START SOURCE DATA

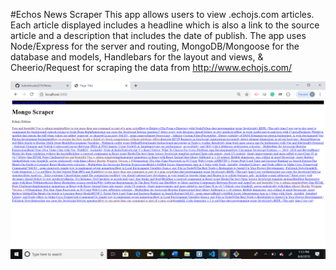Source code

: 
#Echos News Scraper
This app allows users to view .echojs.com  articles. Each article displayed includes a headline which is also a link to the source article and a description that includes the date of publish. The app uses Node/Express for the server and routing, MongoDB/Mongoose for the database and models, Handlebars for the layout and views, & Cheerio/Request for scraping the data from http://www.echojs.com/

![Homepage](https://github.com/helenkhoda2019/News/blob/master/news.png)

END SOURCE DATA
START SOURCE DATA

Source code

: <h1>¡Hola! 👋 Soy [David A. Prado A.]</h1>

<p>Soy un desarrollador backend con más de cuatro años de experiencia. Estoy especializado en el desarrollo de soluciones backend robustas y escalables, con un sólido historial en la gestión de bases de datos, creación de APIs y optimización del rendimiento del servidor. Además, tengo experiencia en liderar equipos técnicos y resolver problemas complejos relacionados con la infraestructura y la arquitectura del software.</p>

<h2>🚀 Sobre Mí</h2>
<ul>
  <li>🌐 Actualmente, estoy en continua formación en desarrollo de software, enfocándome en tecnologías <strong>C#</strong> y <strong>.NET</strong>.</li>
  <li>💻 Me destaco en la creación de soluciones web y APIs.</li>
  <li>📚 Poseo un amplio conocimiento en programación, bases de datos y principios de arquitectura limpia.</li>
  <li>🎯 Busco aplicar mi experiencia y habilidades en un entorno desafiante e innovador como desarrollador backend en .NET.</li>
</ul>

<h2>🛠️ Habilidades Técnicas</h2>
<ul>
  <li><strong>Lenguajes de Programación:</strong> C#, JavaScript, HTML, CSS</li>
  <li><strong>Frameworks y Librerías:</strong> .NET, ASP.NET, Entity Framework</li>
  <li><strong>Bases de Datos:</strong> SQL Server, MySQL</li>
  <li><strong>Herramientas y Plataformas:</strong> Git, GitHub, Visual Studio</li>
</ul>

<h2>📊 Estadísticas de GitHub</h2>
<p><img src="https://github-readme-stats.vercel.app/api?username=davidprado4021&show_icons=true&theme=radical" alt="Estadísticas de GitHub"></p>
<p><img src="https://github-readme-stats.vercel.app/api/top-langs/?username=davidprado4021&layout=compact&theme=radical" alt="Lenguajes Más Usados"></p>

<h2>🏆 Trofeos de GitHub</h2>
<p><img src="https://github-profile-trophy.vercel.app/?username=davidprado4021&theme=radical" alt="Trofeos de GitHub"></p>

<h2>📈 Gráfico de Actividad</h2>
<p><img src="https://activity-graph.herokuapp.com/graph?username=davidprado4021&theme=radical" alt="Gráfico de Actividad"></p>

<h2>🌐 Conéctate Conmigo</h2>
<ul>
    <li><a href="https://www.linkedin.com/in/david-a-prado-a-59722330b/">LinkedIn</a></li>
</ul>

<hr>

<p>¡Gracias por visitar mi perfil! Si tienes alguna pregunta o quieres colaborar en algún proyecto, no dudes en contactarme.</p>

END SOURCE DATA

### WHAT THE TASK ASKS
Report every line above that has the string "readme" in it.

### EXERCISE ANSWER
<p><img src="https://github-readme-stats.vercel.app/api?username=davidprado4021&show_icons=true&theme=radical" alt="Estadísticas de GitHub"></p>
<p><img src="https://github-readme-stats.vercel.app/api/top-langs/?username=davidprado4021&layout=compact&theme=radical" alt="Lenguajes Más Usados"></p>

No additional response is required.